Question:

My wife has been inconsistently living at home. It's been one excuse after the other. We have been divorced once before because she committed adultery.

I fear God's judgement on my head and know that I am no perfect person myself. Although I have never physically committed adultery, I have in my heart. I have repented and ask God to forgive me of those sins. I know, because of those sins, it has hurt her in the past and she has held on to that. I've been doing my best to follow God, study the Word, and do as He needs me to, so I can try and become the man of God He has called me to be.

We were remarried several years ago. The first year was very good and we did things as a family. But I recently found out that she spent a night with a guy. She claims that she's innocent of having any sexual relations with him. Through the holidays I caught her coming out of another man's house. Again claiming her innocence, she tells me she wants to stay married to me but again always has an excuse why she can't stay home. I should mention that my wife and I not living in the same house during this time. She's been battling a heroin addiction.

Now I clearly know what the Scriptures state about adultery and divorce and how God hates divorce, but this should give you some clarity if there's adultery. I'm really not looking to move on and remarry. I'm not looking to divorce her or argue who did what in the marriage; I'm trying to work it out. I'm trying to get her to go to counseling. Now some might not understand this insanity but it's due to the fact that I truly love the Lord, and I fear His judgment on both of us. It is a double-edged sword because I worry about the emotional state of my children, but I do not want this in our household either.

Your prayers and insight would be much appreciated.


Answer:

There is no requirement that you must get a divorce. Jesus gave an allowance that if it is chosen because of ongoing fornication, then there is also an option of marrying another person. "And I say to you, whoever divorces his wife, except for sexual immorality, and marries another, commits adultery; and whoever marries her who is divorced commits adultery" (Matthew 19:9). If you prefer to continue working on your marriage, then that is a commendable choice to make. Too many people give up on their marriages too easily.

However, since you are living separate lives, you really have divorced her in everything but the paperwork. You realize that while she is having issues it is better not to have it in your house and expose your children to it. I'm glad you are not blind to the dangers ongoing sin can have on you and your children. Even if you do decide that you need to have a formal divorce, nothing requires you to get married to someone else. You can continue to work on trying to repair the damage your wife has been causing.
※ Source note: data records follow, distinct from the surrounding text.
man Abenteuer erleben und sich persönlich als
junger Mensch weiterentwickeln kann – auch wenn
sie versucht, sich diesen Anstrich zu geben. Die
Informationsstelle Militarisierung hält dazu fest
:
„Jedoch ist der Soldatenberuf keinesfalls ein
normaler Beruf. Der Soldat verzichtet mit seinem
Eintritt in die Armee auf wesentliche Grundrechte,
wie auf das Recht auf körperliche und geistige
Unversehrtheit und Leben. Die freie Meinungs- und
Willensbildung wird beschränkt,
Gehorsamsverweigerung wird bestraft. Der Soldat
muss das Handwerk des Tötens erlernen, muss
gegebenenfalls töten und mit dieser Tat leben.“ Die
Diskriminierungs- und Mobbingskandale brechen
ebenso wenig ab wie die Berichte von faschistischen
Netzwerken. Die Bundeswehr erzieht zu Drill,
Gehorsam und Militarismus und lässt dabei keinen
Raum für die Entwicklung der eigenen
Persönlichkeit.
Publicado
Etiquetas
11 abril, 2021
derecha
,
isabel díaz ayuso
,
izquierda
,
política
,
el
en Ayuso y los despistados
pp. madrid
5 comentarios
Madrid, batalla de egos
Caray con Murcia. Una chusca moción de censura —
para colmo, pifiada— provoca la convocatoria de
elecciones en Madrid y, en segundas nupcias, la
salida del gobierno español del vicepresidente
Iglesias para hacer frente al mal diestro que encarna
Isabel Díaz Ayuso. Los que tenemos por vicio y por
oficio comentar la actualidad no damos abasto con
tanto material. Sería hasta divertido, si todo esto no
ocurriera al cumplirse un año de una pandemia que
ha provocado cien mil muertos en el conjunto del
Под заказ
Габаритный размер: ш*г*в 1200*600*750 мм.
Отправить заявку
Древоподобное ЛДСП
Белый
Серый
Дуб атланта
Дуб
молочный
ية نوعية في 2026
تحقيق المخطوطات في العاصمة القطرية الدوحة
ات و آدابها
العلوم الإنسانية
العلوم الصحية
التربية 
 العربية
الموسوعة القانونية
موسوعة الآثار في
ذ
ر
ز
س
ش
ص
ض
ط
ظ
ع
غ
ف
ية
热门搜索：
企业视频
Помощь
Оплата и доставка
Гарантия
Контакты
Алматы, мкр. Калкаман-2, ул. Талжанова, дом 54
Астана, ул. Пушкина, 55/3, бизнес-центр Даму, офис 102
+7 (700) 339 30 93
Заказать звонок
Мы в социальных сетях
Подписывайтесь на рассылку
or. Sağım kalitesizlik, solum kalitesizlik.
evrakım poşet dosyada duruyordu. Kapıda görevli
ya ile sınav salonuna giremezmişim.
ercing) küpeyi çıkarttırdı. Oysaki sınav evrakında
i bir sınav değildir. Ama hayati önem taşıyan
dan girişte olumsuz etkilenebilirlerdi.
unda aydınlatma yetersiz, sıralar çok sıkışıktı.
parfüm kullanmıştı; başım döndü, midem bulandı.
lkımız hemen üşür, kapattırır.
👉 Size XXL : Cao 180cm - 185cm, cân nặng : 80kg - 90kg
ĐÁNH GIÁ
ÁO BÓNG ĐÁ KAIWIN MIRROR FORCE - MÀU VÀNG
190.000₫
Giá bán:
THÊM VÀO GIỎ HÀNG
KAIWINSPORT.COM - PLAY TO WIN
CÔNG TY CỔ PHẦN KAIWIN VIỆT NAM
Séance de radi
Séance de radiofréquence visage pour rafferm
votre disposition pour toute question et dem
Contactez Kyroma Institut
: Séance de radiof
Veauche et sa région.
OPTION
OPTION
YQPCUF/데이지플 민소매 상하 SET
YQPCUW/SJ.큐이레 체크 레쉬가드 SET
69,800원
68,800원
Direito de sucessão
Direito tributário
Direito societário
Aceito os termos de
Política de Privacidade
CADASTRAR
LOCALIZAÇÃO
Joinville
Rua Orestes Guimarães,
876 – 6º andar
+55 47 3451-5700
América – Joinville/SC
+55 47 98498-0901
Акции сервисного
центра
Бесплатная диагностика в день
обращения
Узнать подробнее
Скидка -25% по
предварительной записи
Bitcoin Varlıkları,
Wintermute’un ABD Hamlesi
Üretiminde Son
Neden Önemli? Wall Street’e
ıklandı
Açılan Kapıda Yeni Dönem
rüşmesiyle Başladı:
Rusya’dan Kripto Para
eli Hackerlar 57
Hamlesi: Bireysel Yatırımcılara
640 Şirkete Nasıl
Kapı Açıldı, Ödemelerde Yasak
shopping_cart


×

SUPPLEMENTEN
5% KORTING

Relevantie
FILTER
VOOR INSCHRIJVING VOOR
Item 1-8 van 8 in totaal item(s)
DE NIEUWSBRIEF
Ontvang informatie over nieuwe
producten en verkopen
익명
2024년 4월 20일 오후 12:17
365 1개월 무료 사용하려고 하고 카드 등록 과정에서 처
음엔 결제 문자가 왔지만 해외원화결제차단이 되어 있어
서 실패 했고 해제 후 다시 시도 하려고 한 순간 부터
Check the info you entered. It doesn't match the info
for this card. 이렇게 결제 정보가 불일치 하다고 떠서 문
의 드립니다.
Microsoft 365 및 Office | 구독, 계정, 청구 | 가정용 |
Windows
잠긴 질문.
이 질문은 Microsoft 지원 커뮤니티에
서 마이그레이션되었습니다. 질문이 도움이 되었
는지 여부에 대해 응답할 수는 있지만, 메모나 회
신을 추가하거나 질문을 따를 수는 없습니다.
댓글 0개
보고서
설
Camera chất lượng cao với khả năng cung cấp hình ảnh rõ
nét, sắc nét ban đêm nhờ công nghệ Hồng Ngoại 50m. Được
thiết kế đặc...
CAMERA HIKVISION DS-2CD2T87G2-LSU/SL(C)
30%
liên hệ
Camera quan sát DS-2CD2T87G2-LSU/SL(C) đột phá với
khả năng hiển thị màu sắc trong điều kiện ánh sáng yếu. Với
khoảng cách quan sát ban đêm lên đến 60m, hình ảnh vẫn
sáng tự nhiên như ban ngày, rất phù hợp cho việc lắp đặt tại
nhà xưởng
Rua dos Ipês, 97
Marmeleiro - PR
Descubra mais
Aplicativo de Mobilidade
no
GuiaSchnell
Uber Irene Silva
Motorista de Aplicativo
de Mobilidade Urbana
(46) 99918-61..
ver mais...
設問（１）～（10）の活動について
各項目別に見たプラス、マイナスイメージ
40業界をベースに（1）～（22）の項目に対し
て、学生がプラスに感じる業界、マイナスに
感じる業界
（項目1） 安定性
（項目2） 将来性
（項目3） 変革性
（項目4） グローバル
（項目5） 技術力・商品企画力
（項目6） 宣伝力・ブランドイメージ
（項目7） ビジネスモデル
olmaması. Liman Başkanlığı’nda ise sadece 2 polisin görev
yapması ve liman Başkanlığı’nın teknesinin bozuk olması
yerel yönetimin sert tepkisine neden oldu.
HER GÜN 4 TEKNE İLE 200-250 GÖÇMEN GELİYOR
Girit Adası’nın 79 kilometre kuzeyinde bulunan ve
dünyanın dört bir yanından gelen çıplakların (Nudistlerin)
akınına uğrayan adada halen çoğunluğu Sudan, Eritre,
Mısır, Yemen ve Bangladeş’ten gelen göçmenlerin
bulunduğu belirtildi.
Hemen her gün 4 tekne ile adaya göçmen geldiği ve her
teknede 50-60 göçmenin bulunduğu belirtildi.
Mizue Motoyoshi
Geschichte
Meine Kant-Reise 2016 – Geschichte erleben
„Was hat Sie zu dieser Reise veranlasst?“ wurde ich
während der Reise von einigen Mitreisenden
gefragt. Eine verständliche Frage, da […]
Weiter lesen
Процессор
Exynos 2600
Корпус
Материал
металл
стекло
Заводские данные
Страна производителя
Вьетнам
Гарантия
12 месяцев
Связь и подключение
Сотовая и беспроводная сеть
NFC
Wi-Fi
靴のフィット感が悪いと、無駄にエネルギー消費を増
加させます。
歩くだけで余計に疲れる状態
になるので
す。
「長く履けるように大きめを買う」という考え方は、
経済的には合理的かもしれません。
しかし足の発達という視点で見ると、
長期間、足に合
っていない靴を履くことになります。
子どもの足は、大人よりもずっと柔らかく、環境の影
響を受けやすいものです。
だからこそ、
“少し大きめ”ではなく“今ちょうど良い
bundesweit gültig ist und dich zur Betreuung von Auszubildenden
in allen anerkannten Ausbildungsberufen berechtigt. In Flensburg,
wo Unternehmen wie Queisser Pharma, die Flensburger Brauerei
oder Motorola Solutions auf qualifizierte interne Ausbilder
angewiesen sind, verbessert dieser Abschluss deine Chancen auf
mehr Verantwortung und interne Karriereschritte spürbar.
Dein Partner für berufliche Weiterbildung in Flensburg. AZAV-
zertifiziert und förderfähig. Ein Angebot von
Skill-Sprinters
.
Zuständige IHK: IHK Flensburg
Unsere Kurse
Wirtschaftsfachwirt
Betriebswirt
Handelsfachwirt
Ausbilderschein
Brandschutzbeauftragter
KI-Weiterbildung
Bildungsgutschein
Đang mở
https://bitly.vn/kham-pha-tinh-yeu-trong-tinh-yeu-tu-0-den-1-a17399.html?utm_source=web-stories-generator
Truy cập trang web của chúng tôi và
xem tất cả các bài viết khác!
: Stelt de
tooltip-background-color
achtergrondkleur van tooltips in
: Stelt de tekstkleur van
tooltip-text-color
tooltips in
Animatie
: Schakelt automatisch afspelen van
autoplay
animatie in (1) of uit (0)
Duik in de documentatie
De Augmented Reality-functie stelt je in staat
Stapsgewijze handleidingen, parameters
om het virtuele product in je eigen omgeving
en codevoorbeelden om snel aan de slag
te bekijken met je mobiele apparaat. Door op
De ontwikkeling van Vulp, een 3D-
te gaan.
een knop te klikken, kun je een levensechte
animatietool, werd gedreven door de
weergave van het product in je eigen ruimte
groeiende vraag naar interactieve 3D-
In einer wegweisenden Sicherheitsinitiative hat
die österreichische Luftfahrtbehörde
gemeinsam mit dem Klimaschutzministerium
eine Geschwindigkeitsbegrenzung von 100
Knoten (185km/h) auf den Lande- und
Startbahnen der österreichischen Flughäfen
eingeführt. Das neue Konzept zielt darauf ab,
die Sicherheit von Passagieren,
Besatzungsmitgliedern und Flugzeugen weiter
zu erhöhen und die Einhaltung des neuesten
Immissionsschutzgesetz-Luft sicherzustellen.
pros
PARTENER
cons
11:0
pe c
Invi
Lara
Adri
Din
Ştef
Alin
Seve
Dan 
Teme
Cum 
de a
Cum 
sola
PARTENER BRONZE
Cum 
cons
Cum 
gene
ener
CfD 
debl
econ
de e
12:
In some ways, you are not looking at the situation clearly. You have been involved in private lust, and I'll assume that pornography was involved. Such is sinful and I'm glad you repented of it, but these sins have nothing to do with your wife's adultery or her drug use. "The soul who sins shall die. The son shall not bear the guilt of the father, nor the father bear the guilt of the son. The righteousness of the righteous shall be upon himself, and the wickedness of the wicked shall be upon himself" (Ezekiel 18:20). Even if you lusted for adultery in your thoughts, lust and adultery are two different sins. This doesn't mean you are better than your wife, but it does mean that in no way did you cause your wife's behavior.

Another thing you need to consider is that you may be enabling your wife to sin. "Because the sentence against an evil work is not executed speedily, therefore the heart of the sons of men is fully set in them to do evil" (Ecclesiastes 8:11). When a person does evil and little or nothing results because of it, the tendency is to repeat the sin and go further into sin. You've caught your wife in adultery twice and she's lied about it. I know she claims no sex took place, but Jesus taught us to look at a person's actions over what a person says (Matthew 7:16-20). Her behavior is that of an adulteress. When you offer forgiveness when she doesn't ask for it and she doesn't change, then you are encouraging to continue to sin. Forgiveness cannot be automatic. Christians are commanded to forgive (Matthew 6:14-15), but like God's forgiveness of us, it is based on the person's change and his request for forgiveness. "Take heed to yourselves. If your brother sins against you, rebuke him; and if he repents, forgive him. And if he sins against you seven times in a day, and seven times in a day returns to you, saying, 'I repent,' you shall forgive him" (Luke 17:3-4).